● AIM OF THE TASK: Would you pull out every line of the material that contains the string "angles"?

● MATERIAL SHOWN:

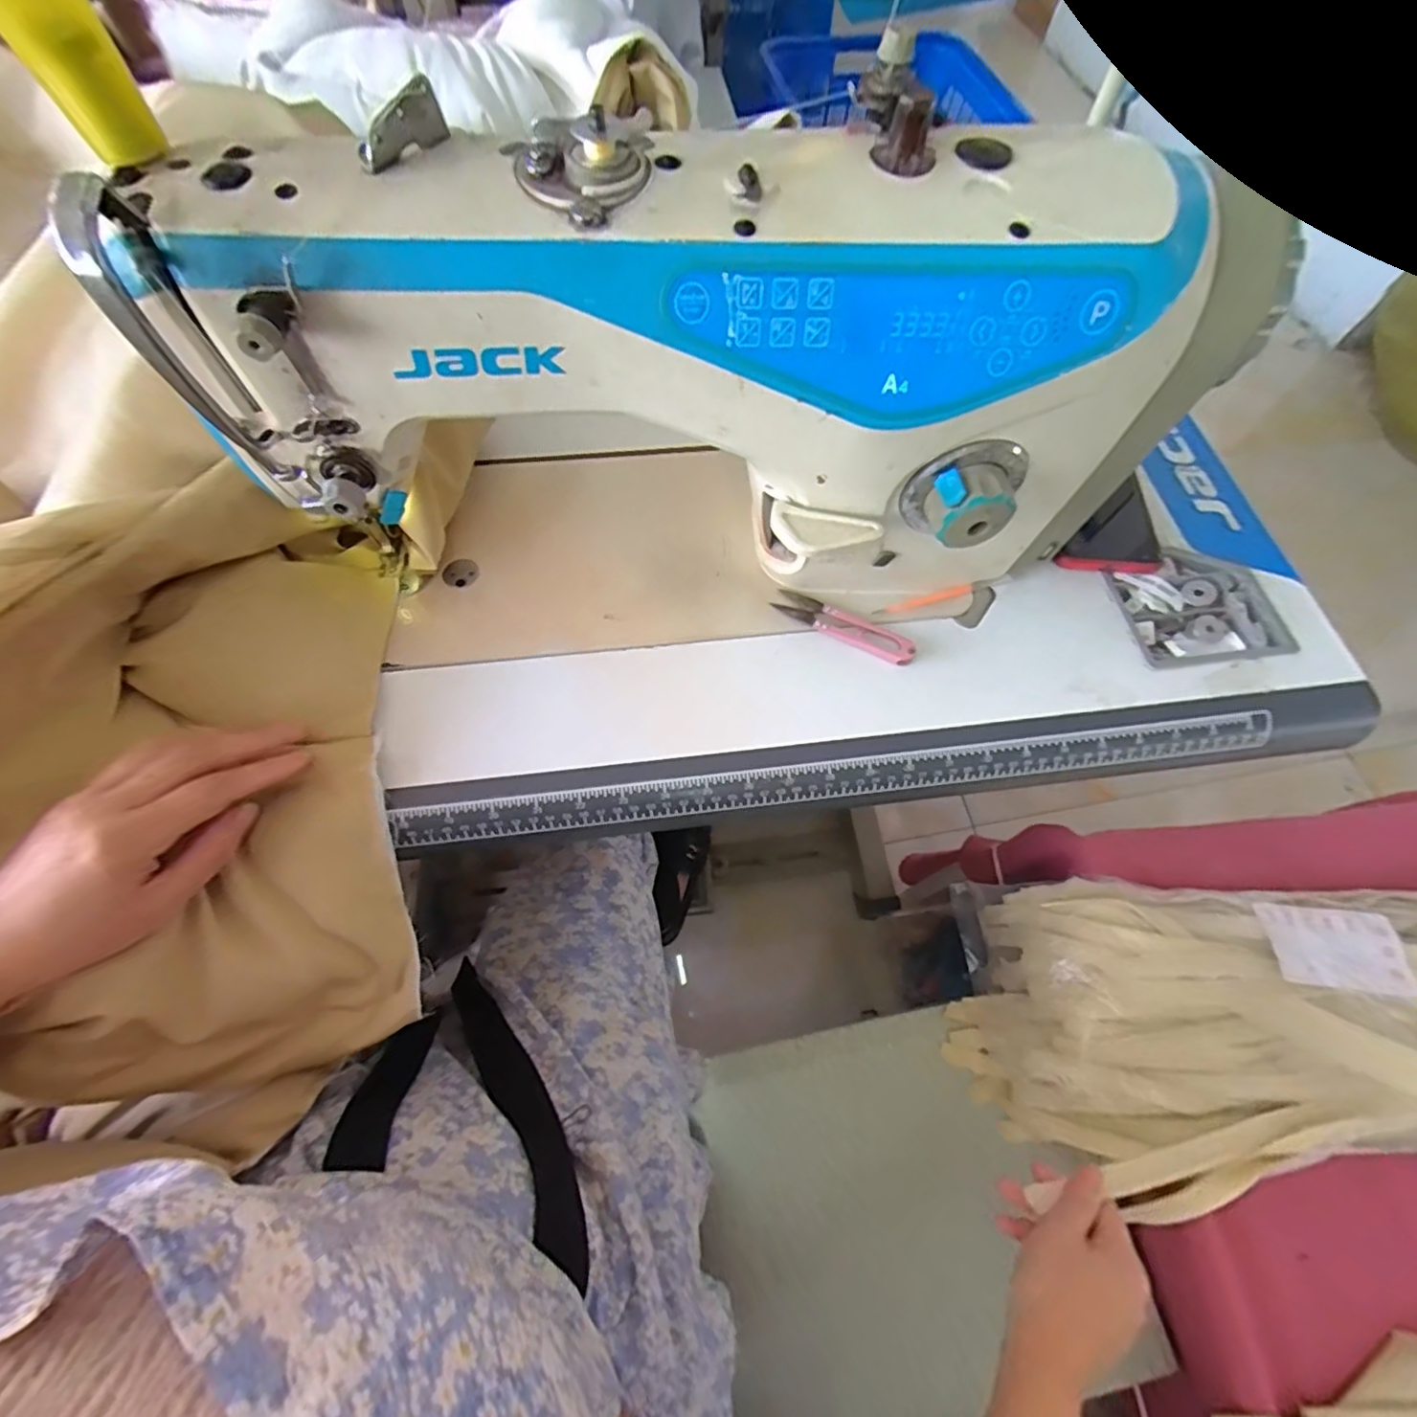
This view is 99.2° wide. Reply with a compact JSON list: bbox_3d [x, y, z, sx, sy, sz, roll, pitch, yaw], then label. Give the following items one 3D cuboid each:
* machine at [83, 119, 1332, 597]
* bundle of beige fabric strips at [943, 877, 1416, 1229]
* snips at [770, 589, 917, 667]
[{"bbox_3d":[0.007,-0.153,0.315,0.497,0.202,0.129,2,65,-2],"label":"machine"},{"bbox_3d":[0.514,0.254,0.492,0.577,0.119,0.216,-4,65,3],"label":"bundle of beige fabric strips"},{"bbox_3d":[0.094,-0.058,0.415,0.099,0.012,0.023,29,67,11],"label":"snips"}]

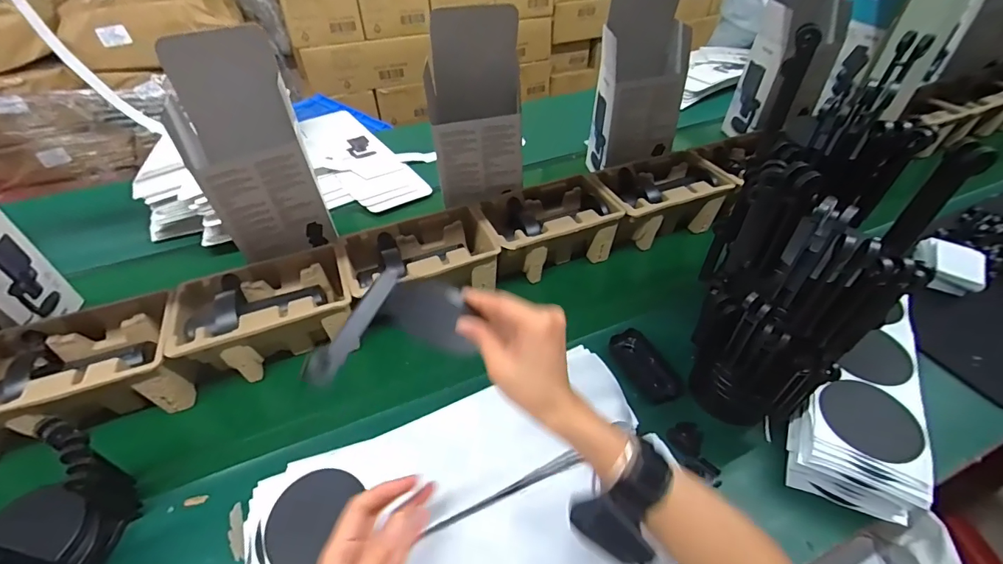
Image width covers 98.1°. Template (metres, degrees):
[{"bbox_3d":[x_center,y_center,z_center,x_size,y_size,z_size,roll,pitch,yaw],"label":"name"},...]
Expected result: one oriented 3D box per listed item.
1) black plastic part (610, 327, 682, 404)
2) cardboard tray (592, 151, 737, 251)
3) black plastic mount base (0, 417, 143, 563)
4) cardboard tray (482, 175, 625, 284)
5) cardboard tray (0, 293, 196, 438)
[{"bbox_3d":[0.198,0.113,0.596,0.053,0.019,0.111,-18,47,-20],"label":"black plastic part"},{"bbox_3d":[0.283,-0.147,0.811,0.225,0.103,0.137,-15,46,-17],"label":"cardboard tray"},{"bbox_3d":[-0.454,0.228,0.419,0.101,0.145,0.136,3,43,2],"label":"black plastic mount base"},{"bbox_3d":[0.075,-0.091,0.758,0.226,0.099,0.142,-16,46,-18],"label":"cardboard tray"},{"bbox_3d":[-0.537,0.117,0.566,0.231,0.100,0.138,-14,46,-16],"label":"cardboard tray"}]

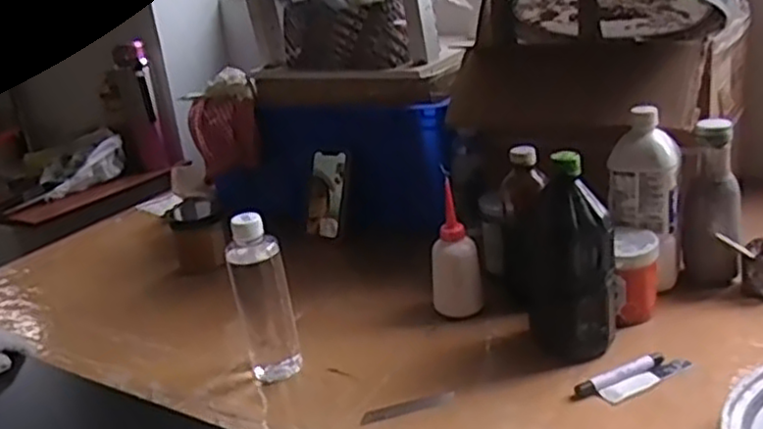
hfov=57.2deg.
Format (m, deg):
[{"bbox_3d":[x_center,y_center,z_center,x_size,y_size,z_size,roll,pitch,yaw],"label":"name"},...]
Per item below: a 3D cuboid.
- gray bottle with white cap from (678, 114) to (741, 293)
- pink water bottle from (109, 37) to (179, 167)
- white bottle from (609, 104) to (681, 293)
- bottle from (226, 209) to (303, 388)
[{"bbox_3d":[0.404,-0.011,0.852,0.067,0.194,0.059,4,23,26],"label":"gray bottle with white cap"},{"bbox_3d":[-0.521,-0.236,1.523,0.089,0.253,0.095,-15,22,-21],"label":"pink water bottle"},{"bbox_3d":[0.327,-0.020,0.846,0.079,0.200,0.068,-19,24,-29],"label":"white bottle"},{"bbox_3d":[-0.131,0.096,0.776,0.060,0.195,0.054,-10,21,-8],"label":"bottle"}]

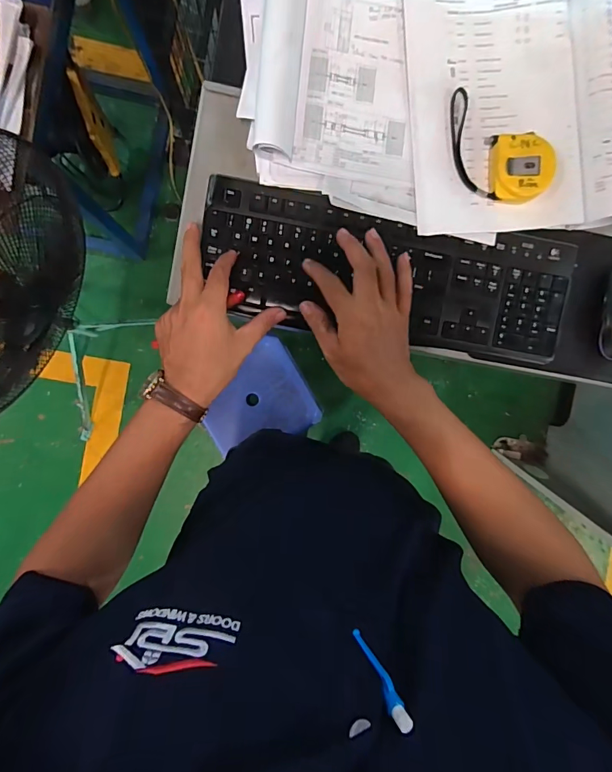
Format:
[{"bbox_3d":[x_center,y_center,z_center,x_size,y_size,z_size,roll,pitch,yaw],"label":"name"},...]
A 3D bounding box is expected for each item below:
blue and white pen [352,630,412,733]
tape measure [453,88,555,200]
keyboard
[{"bbox_3d":[0.039,0.151,0.216,0.007,0.054,0.008,-39,119,-3],"label":"blue and white pen"},{"bbox_3d":[0.210,-0.265,0.465,0.139,0.032,0.081,39,88,-4],"label":"tape measure"},{"bbox_3d":[0.099,-0.133,0.491,0.439,0.018,0.150,12,90,-4],"label":"keyboard"}]

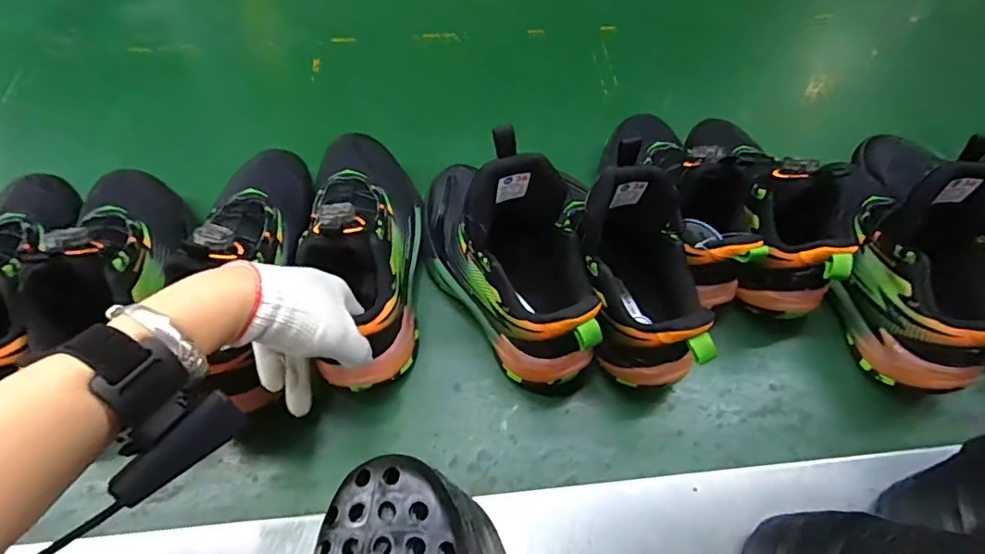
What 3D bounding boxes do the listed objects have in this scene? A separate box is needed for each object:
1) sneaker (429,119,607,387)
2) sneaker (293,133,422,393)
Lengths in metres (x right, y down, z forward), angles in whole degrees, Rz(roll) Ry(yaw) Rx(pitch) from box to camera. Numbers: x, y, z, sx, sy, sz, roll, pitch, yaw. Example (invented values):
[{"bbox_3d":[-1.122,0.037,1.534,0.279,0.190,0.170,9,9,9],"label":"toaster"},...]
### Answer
[{"bbox_3d":[0.009,-0.027,0.460,0.090,0.169,0.237,-30,64,-18],"label":"sneaker"},{"bbox_3d":[-0.111,-0.040,0.475,0.087,0.127,0.260,-7,61,-6],"label":"sneaker"}]

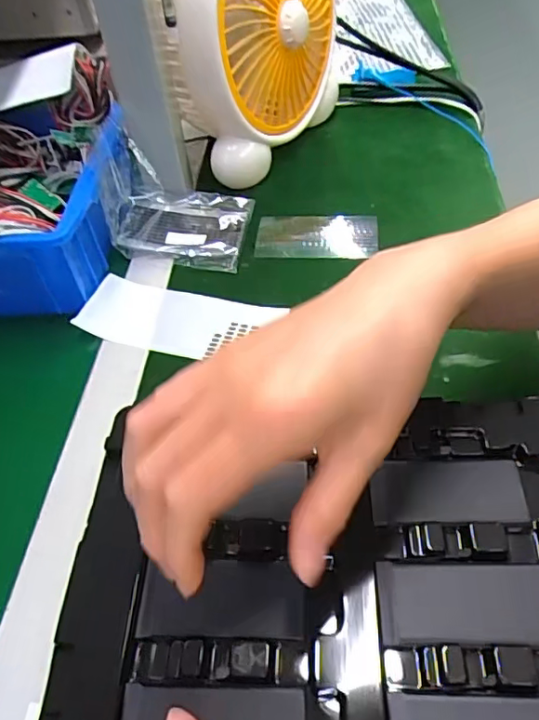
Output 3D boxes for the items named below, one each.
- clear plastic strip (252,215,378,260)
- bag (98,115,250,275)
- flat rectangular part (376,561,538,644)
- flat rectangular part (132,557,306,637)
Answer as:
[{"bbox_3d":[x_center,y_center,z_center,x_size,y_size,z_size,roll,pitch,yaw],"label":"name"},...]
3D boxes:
[{"bbox_3d":[0.044,-0.113,0.518,0.109,0.010,0.057,0,53,7],"label":"clear plastic strip"},{"bbox_3d":[-0.079,-0.144,0.501,0.115,0.070,0.096,5,50,9],"label":"bag"},{"bbox_3d":[0.088,0.109,0.254,0.076,0.004,0.035,-1,50,4],"label":"flat rectangular part"},{"bbox_3d":[-0.022,0.113,0.264,0.075,0.006,0.035,-1,50,-5],"label":"flat rectangular part"}]

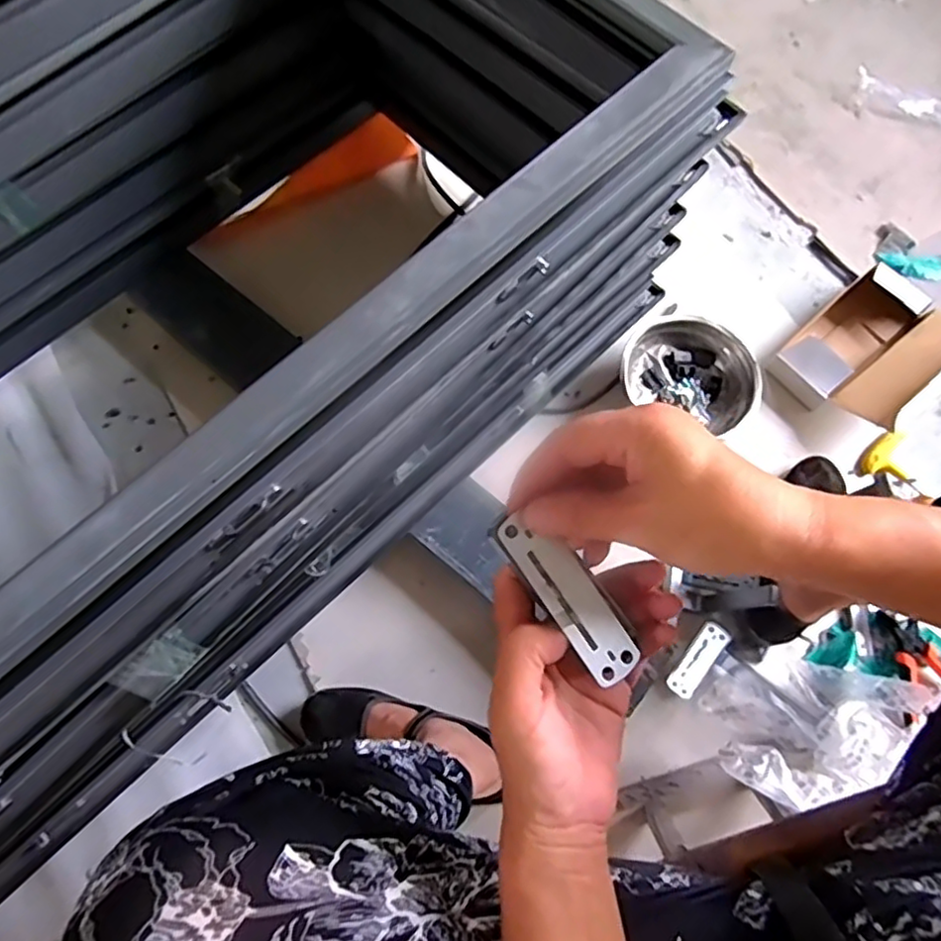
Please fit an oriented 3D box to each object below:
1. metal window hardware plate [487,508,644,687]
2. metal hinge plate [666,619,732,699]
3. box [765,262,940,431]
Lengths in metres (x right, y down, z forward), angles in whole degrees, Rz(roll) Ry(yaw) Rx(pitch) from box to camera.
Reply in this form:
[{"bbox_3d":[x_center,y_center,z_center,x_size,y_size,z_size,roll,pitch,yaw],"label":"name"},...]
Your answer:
[{"bbox_3d":[0.047,0.060,0.317,0.029,0.011,0.094,-41,89,-12],"label":"metal window hardware plate"},{"bbox_3d":[0.264,0.220,0.738,0.034,0.010,0.094,30,101,9],"label":"metal hinge plate"},{"bbox_3d":[0.569,-0.163,0.890,0.231,0.092,0.190,-39,74,-13],"label":"box"}]

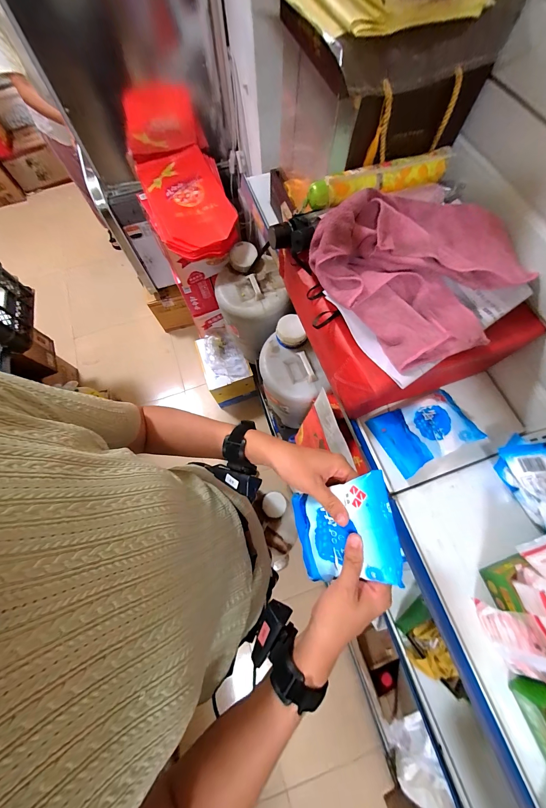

● EXERCISE SOLUTION:
Lengths in metres (x right, y down, z forward), angles in whole degrees, Rz(roll) Ry(yaw) Rx(pitch) from box to camera. Numbers: x, y, z, sx, sy, sz, roll, pitch, yaw. Example (invented values):
Lengths in metres (x right, y down, z forward), angles in whole degrees, Rz(roll) Ry(yaw) Rx(pitch) from box to camera.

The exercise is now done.